- [Provided text]:

* * *

Will there be substantial flash or video aspects to this project? If yes, we should consider hosting arrangements and ensure we have the bandwidth available and ensure the throughput is set up to handle maximum traffic.

If the primary site or application content is Flash‐based, we must budget time to create an SEO‐optimized version of the page in plain text. Copy will need to be obtained from the client, and MUST accurately reflect the true content of the Flash. Attempts to keyword bomb or deceive search engines will result in being blocked from the search engine altogether.


Will the application or website be communicating with users via email or text messages? If so, we may wish to consider outsourcing email/text messaging for ease of management and to circumvent potential SPAM blacklisting issues. This decision needs to be made on a case‐by‐case basis.


Will the application or website be required to interface (push or pull) with a third party system or service? If yes, documentation on the integration should be obtained at the beginning of the development planning so any potential obstacles can be addressed.

User and Content Filtering:

In projects where users will be contributing or creating content using the tools we develop, is there a need to build in support for:

  1. Banning or blocking specific users by username or IP address?

* * *

- [Exercises to complete]:
A. Extract the passage of the project planning checklist from "Will the application or website be communicating" to "can be addressed.", keeping every word as it appears there.
B. Extend the project planning checklist beyond its final line, adding further items in the same style.

- [Study material]:
* * *

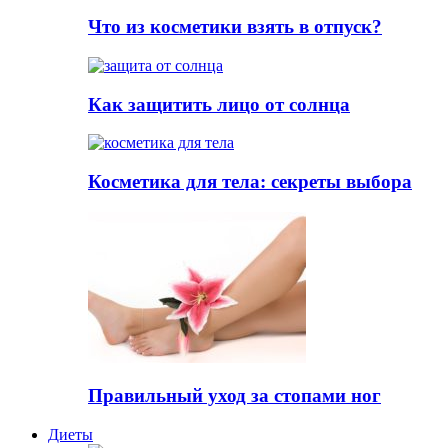
Что из косметики взять в отпуск?
Как защитить лицо от солнца
Косметика для тела: секреты выбора
Правильный уход за стопами ног
Диеты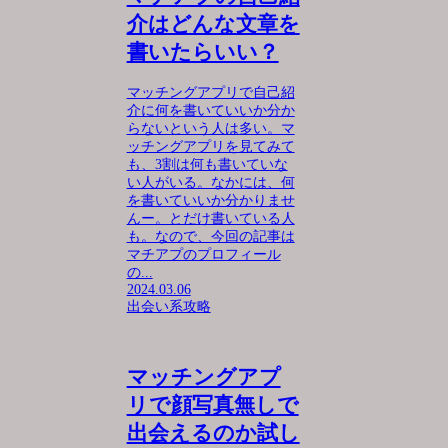
介はどんな文章を
書いたらいい？
マッチングアプリで自己紹
介に何を書いていいか分か
らないという人は多い。マ
ッチングアプリを見てみて
も、3割は何も書いていな
い人がいる。なかには、何
を書いていいか分かりませ
んー。とだけ書いている人
も。なので、今回の記事は
マチアプのプロフィール
の...
2024.03.06
出会い系攻略
マッチングアプ
リで顔写真無しで
出会えるのか試し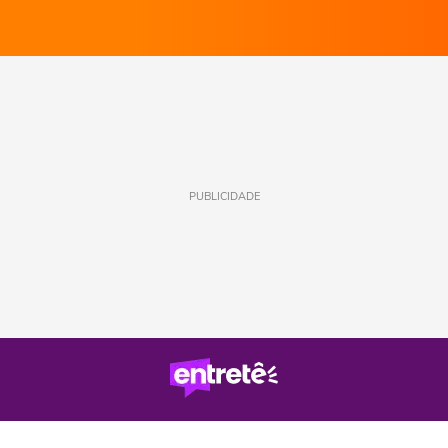
PUBLICIDADE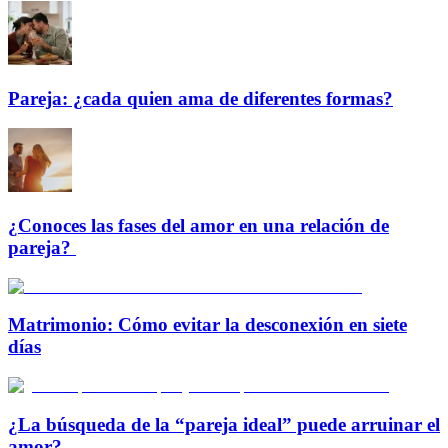
Pareja: ¿cada quien ama de diferentes formas?
¿Conoces las fases del amor en una relación de
pareja?
Matrimonio: Cómo evitar la desconexión en siete
días
¿La búsqueda de la “pareja ideal” puede arruinar el
amor?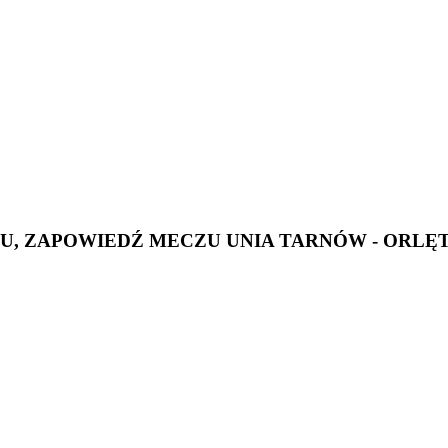
IU, ZAPOWIEDŹ MECZU UNIA TARNÓW - ORLĘ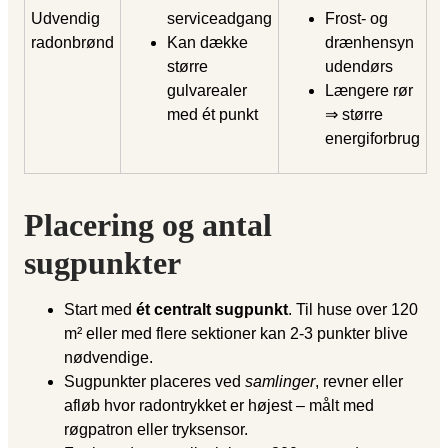
Udvendig
serviceadgang
Frost- og
radonbrønd
Kan dække
drænhensyn
større
udendørs
gulvarealer
Længere rør
med ét punkt
⇒ større
energiforbrug
Placering og antal
sugpunkter
Start med
ét centralt sugpunkt
. Til huse over 120
m² eller med flere sektioner kan 2-3 punkter blive
nødvendige.
Sugpunkter placeres ved
samlinger
, revner eller
afløb hvor radontrykket er højest – målt med
røgpatron eller tryksensor.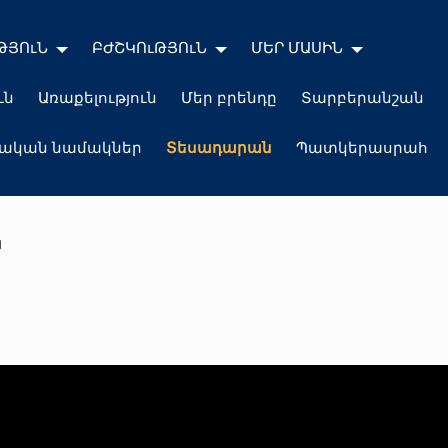
ԹՅՈւՆ
ԲԺՇԿՈւԹՅՈւՆ
ՄԵՐ ՄԱՍԻՆ
ւն
Առաքելություն
Մեր բրենդը
Տարբերանշան
լական նամակներ
Տեսադարան
Պատկերասրահ
ն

* * *

- [Answers to the tasks]:
A.
Will the application or website be communicating with users via email or text messages? If so, we may wish to consider outsourcing email/text messaging for ease of management and to circumvent potential SPAM blacklisting issues. This decision needs to be made on a case‐by‐case basis.


Will the application or website be required to interface (push or pull) with a third party system or service? If yes, documentation on the integration should be obtained at the beginning of the development planning so any potential obstacles can be addressed.

B.
  2. Moderating content before it is displayed publicly or at least the ability for and administrator to delete to unapproved content to remove it.

If yes, by what method will offensive material be flagged as offensive? Does the application require a “report this content” function, and if so, what needs to happen when content is flagged? Who is notified, and what actions do they take? Should the system automatically unapprove content that is flagged many times?

Scrubbing or filtering bad words. If yes, what action should be taken if an offensive word is found? (i.e. is the offensive word replaced with ****, is it rejected by the system, etc.)

Pre‐Existing & New Content:

Does this project require us to import existing client data or content into the application? If so, in what format will the client be providing this data? (Excel, csv, Word, etc.) Adequate time must be allowed to scrub the data and create custom import scripts, and then to QA the imported data.

If content being provided runs on a timeline (such a daily quiz, where a new question is presented every day), do we need to set up an alert system that notifies an administrator if content is about to or has already run out?

Will there be ongoing new content that would be appropriate for use in an RSS feed? (Events, articles, blog content, etc.)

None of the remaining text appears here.